== Passage to read ==
==*==
Vaccination as a prophylactic measure to prevent infectious diseases has proven to be extremely successful, leading to the eradication of a few and keeping many infectious diseases under control. Despite success in systemic vaccination, there has been an increasing unmet demand for effective mucosal vaccination.
The mucosal surfaces in humans (ca. 400 m2 surface area) and animals are the major portals of entry and/or sites of diseases caused by bacterial, viral and parasitic pathogens. Examples of these diseases include those caused by enteropathogenic E. coli, H. pylori, Campylobacter spp., Salmonella spp, Vibrio cholerae, Shigella spp, rotaviruses, and calciviruses in the gastrointestinal (GI) tract; influenza virus, Mycobacterium tuberculosis, Mycoplasma pneumoniae, and respiratory syncytial virus in the respiratory tract; sexually transmitted diseases such as HIV, Neisseria spp., Chlamydia spp., and herpes simplex virus in the urogenital tract. However, the majority of currently licensed human and veterinary vaccines are administered parenterally and display only limited ability to elicit protective mucosal immunity. For example, systemic immunization with inactivated poliovirus can prevent development of poliomyelitis, but it fails to prevent infection in the GI tract or in the tonsils. Development of safe vaccines that elicit strong and prolonged mucosal immunity that would circumvent the attachment/colonization of pathogens to the mucosal epithelium, impede pathogen replication/penetration in the mucosa, and/or block activity of microbial toxins, would be a significant advancement in the prevention and treatment of a wide spectrum of infectious diseases. Mucosal vaccines would also improve patient compliance as well as alleviate safety and adverse reaction issues associated with injectable vaccines.
==*==
[Lens distortion parameter data]

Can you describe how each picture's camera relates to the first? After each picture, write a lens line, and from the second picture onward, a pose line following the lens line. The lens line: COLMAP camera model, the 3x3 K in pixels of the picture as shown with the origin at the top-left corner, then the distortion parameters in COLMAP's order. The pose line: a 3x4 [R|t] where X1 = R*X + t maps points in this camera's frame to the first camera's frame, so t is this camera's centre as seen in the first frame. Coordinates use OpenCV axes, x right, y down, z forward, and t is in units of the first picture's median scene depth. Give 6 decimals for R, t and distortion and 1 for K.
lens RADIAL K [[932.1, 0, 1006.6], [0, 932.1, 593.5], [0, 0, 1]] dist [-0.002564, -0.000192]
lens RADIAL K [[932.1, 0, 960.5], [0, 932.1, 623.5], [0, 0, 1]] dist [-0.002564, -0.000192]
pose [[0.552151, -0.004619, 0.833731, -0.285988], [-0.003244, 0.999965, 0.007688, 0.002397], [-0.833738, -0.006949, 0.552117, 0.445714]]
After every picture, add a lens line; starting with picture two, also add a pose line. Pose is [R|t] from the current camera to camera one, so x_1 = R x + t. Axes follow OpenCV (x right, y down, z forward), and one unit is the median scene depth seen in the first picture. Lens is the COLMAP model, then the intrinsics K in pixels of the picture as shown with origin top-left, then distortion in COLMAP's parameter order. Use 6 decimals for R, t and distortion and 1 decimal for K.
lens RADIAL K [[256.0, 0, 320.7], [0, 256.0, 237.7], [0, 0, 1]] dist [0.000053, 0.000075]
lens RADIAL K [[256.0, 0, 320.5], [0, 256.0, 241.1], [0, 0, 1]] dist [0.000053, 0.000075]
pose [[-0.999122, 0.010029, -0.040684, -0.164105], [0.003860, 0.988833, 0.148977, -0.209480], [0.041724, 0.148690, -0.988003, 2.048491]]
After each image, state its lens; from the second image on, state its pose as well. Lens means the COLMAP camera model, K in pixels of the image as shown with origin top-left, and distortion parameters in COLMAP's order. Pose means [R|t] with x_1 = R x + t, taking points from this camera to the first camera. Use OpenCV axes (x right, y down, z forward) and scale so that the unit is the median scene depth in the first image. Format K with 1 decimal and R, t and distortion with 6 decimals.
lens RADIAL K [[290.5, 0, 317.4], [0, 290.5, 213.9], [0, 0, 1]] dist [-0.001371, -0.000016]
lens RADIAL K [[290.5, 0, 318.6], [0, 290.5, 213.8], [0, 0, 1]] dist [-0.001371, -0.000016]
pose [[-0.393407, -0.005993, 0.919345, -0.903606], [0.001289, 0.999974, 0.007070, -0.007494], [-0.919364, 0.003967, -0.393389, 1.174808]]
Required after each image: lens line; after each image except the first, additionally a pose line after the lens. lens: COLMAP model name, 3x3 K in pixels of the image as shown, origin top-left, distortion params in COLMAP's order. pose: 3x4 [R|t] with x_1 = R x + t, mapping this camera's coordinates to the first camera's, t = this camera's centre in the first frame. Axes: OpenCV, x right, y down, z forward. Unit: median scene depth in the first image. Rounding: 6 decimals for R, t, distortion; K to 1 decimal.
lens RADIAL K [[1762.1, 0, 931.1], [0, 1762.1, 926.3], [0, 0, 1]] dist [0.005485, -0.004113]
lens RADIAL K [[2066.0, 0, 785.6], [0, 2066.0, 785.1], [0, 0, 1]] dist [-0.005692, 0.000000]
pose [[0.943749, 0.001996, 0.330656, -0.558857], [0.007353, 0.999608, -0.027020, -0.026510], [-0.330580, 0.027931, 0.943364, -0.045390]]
==*==
== What the task requires ==
Copy everything in the text on mucosal vaccines from "Vaccination as a" down to "effective mucosal vaccination.", substituting "highly successful" for "extremely successful". None of these rows are needed.

== Response ==
Vaccination as a prophylactic measure to prevent infectious diseases has proven to be highly successful, leading to the eradication of a few and keeping many infectious diseases under control. Despite success in systemic vaccination, there has been an increasing unmet demand for effective mucosal vaccination.